**WHAT YOU HAVE TO DO**. Lay out every line of text in the items below as a Markdown table with the columns Row and Line, numbering the rows and skipping blank lines. Leave the pictures out of your answer.
Segment Start: EXERCISE MATERIAL
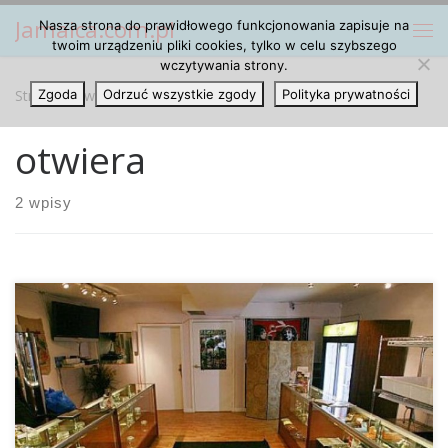
Jamaica.com.pl
Nasza strona do prawidłowego funkcjonowania zapisuje na
Przejdź do treści
Me
twoim urządzeniu pliki cookies, tylko w celu szybszego
wczytywania strony.
Strona główna
Zgoda
Odrzuć wszystkie zgody
»
otwiera
Polityka prywatności
otwiera
2 wpisy
Damian “Jr. Gong” Marley, czyli 28-letni, najmłodszy syn
Boba Marleya przy współpracy z firmą z Tru Cannabis z
Colorado otworzył sklep Stony Hill z pełną gamą produktów
detalicznych oraz spożywczych, ekstraktów i wiele różnych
Segment End: EXERCISE MATERIAL
**RESPONSE TO THIS EXERCISE**.
| Row | Line |
|---|---|
| 1 | Jamaica.com.pl |
| 2 | Nasza strona do prawidłowego funkcjonowania zapisuje na |
| 3 | Przejdź do treści |
| 4 | Me |
| 5 | twoim urządzeniu pliki cookies, tylko w celu szybszego |
| 6 | wczytywania strony. |
| 7 | Strona główna |
| 8 | Zgoda |
| 9 | Odrzuć wszystkie zgody |
| 10 | » |
| 11 | otwiera |
| 12 | Polityka prywatności |
| 13 | otwiera |
| 14 | 2 wpisy |
| 15 | Damian “Jr. Gong” Marley, czyli 28-letni, najmłodszy syn |
| 16 | Boba Marleya przy współpracy z firmą z Tru Cannabis z |
| 17 | Colorado otworzył sklep Stony Hill z pełną gamą produktów |
| 18 | detalicznych oraz spożywczych, ekstraktów i wiele różnych |